Poesía reunida

William Ospina

Fragmento

Prólogo

Me he animado a incluir en la recopilación de los poemas que he escrito a lo largo de treinta años estos ejercicios tempranos, que se han resistido a dispersarse y desaparecer al azar de los cambios. Harto testimonian mi indiferencia ante las modas literarias y mi conciencia de que la poesía, más que algo que buscamos, es algo que nos busca y a veces nos encuentra. El epígrafe es del poema de Ezra Pound «Cerca de Perigord», que admirablemente vertió al español Pedro Gómez Valderrama. Trozos de espejos rotos son estos versos: reflejos de amores, de sueños, de delirios, y reflejos de voces que con pudor intentaba imitar, ya que la imitación es la primera de las formas del aprendizaje.

Pero nadie aprende a hacer poesía: sólo podemos aprender a escuchar esa voz que no se sabe si está en la mente o en el viento. Cada vez volvemos a ignorar cómo se hace el poema, cada vez tenemos que volver a aprender. Paul Valéry decía que no es el poeta el que hace al poema, sino el poema el que hace al poeta. Que no hay un ser llamado poeta, favorecido por el curioso don de que todo lo que escribe sea poesía, sino que hay poemas que convierten (bien fugazmente) en poeta a quien los escribe.

Por eso hasta los autores de los versos más sublimes pueden perder el don, y hacer naderías.
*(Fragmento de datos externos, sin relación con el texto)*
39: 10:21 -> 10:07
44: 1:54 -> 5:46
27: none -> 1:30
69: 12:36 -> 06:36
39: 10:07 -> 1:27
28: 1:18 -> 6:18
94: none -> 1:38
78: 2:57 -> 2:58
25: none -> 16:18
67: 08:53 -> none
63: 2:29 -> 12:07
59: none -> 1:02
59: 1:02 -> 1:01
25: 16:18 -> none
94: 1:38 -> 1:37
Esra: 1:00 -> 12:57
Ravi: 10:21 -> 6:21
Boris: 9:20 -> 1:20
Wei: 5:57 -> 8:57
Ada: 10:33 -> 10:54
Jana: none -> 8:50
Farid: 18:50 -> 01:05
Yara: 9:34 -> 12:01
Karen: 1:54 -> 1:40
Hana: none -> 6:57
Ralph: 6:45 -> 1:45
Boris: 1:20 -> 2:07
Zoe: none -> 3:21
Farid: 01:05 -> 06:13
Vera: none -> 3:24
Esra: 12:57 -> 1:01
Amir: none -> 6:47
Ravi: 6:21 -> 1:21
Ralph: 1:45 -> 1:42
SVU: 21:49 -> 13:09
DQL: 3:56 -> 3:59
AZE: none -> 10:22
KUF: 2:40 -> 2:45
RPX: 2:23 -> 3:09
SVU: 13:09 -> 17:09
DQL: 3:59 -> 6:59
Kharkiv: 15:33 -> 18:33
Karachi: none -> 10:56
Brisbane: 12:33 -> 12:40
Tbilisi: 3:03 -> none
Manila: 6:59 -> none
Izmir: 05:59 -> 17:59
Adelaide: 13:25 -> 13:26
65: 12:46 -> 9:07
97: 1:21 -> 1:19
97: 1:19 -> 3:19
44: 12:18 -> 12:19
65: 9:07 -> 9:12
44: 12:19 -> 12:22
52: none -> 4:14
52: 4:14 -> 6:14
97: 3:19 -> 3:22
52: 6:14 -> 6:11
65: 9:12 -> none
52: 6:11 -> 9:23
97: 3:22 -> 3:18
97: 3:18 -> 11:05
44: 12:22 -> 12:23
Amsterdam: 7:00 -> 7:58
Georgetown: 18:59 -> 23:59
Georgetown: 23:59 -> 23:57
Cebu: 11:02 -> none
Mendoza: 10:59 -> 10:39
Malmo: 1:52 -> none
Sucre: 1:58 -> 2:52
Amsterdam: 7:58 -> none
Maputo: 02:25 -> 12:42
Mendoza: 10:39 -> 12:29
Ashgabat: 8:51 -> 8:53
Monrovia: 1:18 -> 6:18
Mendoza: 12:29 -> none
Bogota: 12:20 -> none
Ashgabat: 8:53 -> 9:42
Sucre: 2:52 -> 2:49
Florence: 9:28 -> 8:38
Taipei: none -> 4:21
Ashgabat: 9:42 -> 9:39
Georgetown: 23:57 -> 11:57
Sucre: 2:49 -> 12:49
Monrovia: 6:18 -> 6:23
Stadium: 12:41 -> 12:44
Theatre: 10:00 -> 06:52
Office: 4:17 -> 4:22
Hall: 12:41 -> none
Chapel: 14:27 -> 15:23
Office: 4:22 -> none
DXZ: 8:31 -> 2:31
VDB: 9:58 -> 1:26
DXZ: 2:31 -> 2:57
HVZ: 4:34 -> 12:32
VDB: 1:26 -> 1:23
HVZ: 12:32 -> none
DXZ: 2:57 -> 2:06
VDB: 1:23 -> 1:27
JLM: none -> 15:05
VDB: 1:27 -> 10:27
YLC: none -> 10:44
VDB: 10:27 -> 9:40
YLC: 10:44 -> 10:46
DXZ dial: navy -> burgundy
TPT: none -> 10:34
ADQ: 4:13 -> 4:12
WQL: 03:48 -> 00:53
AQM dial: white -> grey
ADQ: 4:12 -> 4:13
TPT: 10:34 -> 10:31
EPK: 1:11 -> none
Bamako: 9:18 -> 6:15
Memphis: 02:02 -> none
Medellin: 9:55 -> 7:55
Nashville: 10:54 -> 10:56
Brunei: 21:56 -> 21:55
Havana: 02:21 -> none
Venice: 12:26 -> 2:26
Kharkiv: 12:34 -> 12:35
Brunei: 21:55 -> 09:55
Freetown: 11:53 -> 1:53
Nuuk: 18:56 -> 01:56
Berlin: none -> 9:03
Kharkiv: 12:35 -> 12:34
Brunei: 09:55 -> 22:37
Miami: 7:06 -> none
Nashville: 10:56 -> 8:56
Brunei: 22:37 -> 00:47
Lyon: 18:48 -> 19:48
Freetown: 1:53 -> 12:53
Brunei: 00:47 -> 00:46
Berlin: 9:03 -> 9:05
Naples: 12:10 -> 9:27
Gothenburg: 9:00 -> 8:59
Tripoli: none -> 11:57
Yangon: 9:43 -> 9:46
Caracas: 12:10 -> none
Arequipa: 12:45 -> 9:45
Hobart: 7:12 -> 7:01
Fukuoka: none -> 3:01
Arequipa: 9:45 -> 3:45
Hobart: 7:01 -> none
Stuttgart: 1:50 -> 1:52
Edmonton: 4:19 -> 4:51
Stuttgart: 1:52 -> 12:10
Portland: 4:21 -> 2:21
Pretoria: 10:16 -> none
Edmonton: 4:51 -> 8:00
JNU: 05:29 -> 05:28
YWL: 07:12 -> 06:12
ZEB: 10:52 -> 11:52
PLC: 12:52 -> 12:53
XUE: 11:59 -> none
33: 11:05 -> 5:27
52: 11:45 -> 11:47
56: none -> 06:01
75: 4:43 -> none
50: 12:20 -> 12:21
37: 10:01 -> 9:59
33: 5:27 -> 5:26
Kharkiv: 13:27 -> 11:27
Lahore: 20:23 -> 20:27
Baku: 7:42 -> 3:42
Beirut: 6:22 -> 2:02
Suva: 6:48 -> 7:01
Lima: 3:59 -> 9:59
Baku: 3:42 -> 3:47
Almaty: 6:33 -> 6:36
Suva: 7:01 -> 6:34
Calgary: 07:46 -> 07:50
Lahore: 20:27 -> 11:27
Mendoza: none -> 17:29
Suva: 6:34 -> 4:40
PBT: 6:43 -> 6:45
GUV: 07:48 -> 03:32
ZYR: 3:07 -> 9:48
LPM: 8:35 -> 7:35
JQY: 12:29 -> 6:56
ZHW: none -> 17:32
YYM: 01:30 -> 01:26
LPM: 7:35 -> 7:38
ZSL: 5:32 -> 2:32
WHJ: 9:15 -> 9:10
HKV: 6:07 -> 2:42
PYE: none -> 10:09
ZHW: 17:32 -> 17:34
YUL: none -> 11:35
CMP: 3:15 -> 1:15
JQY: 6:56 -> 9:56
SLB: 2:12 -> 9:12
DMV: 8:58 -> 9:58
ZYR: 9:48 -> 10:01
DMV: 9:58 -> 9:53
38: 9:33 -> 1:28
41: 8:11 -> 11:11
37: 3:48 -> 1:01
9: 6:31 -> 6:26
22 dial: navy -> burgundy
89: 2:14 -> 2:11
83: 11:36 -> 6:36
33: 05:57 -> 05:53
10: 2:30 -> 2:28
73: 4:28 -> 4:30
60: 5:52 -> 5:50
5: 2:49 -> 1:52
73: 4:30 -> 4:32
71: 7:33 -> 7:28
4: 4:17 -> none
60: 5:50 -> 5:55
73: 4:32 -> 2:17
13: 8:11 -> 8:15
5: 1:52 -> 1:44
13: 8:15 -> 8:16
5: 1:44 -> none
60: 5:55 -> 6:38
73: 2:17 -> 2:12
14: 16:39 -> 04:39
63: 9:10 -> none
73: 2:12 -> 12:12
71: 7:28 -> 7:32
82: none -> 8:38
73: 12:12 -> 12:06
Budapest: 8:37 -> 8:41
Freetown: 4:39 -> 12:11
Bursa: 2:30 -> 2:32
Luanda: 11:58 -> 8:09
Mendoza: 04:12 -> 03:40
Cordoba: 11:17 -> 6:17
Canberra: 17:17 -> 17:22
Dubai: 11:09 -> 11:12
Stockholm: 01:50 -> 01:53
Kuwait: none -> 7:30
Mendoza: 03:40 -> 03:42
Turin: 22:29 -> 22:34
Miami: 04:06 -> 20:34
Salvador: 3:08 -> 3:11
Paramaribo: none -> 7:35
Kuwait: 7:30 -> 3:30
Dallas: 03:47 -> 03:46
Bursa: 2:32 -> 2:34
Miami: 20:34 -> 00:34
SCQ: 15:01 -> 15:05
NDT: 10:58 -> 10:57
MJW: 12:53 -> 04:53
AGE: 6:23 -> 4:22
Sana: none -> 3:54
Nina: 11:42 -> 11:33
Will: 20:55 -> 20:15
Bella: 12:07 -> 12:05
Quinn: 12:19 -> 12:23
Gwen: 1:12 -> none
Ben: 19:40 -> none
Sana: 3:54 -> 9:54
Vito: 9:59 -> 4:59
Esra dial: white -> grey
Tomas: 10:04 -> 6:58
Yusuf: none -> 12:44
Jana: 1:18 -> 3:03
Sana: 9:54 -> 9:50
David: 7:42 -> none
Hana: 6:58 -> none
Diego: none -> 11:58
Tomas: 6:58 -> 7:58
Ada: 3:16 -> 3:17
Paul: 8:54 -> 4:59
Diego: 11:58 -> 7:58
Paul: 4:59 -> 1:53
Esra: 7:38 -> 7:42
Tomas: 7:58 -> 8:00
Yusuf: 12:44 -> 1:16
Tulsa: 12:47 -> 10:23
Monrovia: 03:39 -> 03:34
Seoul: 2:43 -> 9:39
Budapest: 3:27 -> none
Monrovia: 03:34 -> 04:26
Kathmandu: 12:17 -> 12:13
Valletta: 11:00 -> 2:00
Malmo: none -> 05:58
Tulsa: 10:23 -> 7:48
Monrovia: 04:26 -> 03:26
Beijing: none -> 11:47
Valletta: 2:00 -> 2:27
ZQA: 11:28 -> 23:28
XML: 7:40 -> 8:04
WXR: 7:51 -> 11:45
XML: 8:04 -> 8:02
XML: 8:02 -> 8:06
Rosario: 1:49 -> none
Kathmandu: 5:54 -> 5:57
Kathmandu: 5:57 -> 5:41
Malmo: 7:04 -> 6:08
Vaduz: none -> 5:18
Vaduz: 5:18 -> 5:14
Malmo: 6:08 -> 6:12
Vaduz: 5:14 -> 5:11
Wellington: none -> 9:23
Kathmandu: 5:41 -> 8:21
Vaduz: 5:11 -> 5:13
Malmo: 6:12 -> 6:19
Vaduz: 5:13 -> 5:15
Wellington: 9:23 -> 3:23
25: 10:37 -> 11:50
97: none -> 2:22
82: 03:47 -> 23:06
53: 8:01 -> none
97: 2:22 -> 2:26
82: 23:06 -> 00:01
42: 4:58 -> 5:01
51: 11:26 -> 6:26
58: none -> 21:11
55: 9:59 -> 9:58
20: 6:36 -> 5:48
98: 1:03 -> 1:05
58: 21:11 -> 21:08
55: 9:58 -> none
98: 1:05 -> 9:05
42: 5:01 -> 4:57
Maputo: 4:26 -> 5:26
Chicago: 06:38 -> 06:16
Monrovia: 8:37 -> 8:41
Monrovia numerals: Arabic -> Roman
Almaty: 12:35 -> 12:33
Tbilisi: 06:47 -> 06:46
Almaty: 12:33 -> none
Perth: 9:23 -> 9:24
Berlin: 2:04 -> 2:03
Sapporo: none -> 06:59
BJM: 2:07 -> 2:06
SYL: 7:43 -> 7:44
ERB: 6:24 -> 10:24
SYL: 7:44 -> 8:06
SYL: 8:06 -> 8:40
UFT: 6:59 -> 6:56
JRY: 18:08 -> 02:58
Por eso, hasta los más tenues cantores pueden alcanzar, así sea por un instante, su día y su dios.

Nada me veda pensar que en algún momento de esos años tempranos, en alguna línea de esos poemas, me fue dado vislumbrar el rostro de la poesía, ver pasar la criatura de la noche idumea.

W. O.

¡Y todo el resto de ella un elusivo cambio,

un quebrado manojo de espejos...!

Ezra Pound

Atardecer

Como una liebre dorada

que huye de negra jauría,

un pedacito de día

quema la cumbre encantada.

Gastó el día su tesoro

en la llanura lejana

y arroja por mi ventana

su última moneda de oro.

Pierde el cielo un brillo terso

pero yo entiendo, y laboro

para que el trocito de oro

siga brillando en el verso.

Poema

Estuvo aquí hace poco. Como una diosa en fuga

llevaba débilmente sus temblores divinos.

Por un instante el cielo detuvo a la hilandera

y la muchacha hermosa se detuvo un momento.

Ahora ha partido. Carne que sabe la sentencia,

comprendo que mis ojos la han perdido por siempre.

Roja sombra, has de ser la ceniza de un sueño.

Dulce, fugaz sonrisa... ¿No estarás en mi cielo?

Nada nos pertenece. Todo sigue un oscuro

rumbo. Son sueño el árbol, el castillo, la esfinge.

El mar abre sus líquidos brazos de cruel sirena

hacia donde incesantes naves se precipitan.

Adiós, sagrada imagen. En la tarde solemne

despido astros y Dioses que otorgan oro y sangre.

Muero un poco con todas las flores abatidas

y se apaga el crepúsculo, pero la noche es grande.

Pasos

Árboles fijos como leyes que sólo ráfagas arrancan

deja mi paso atrás, en campos que se derrumban al pasado.

La luz parcial de los faroles, lánguidas filas de señales,

viola con firme indiferencia la espesa tinta de la noche.

Vago más lento que una espera por callecitas generosas

que participan de la tierra con humildad y con vergüenza,

sin comprender que no se cierren como tocadas sensitivas

bajo el desfile de los astros, en el pavor del infinito.

Tierra feliz para el engaño, voy embrujado por la sombra,

armo una mímica excesiva con el perfil de los arbustos,

admiro un trote de caballos en los tambores infantiles

que han traspasado las paredes como los genios de otra magia.

Y quiero la perseverancia del timbre agudo de los grillos

que son materias invisibles y una canción inobjetable,

y sufro el miedo y la flaqueza de codiciar el mal ajeno,

pertenecer a lo palpable, tener un nombre, un sitio, un rumbo...

Pero me suelto por la noche como un pequeño suelta un pájaro,

borro en mi pecho la ambición, que a veces toca la blasfemia,

dejo a los dioses que me habitan iluminar el hondo espacio

y abro los brazos al azar como a un regalo inmerecido.

Ya sé que nadie hará mi paz. Mi mar se calma lentamente.

Si el tiempo es duro y es feroz, también es sabio, y no lo dice.

No pido nada. Voy sin prisa, gozando todo lo que pierdo,

con el horror de lo fugaz como un incendio contra el pecho.

La volvedora noche calla, con la piedad del inocente,

me da su lenta muchedumbre, no me destroza como el día,

y tras sus párpados oscuros presiento el cielo de unos ojos

cuyo secreto aguarda al fondo de mi asombrado sueño errante.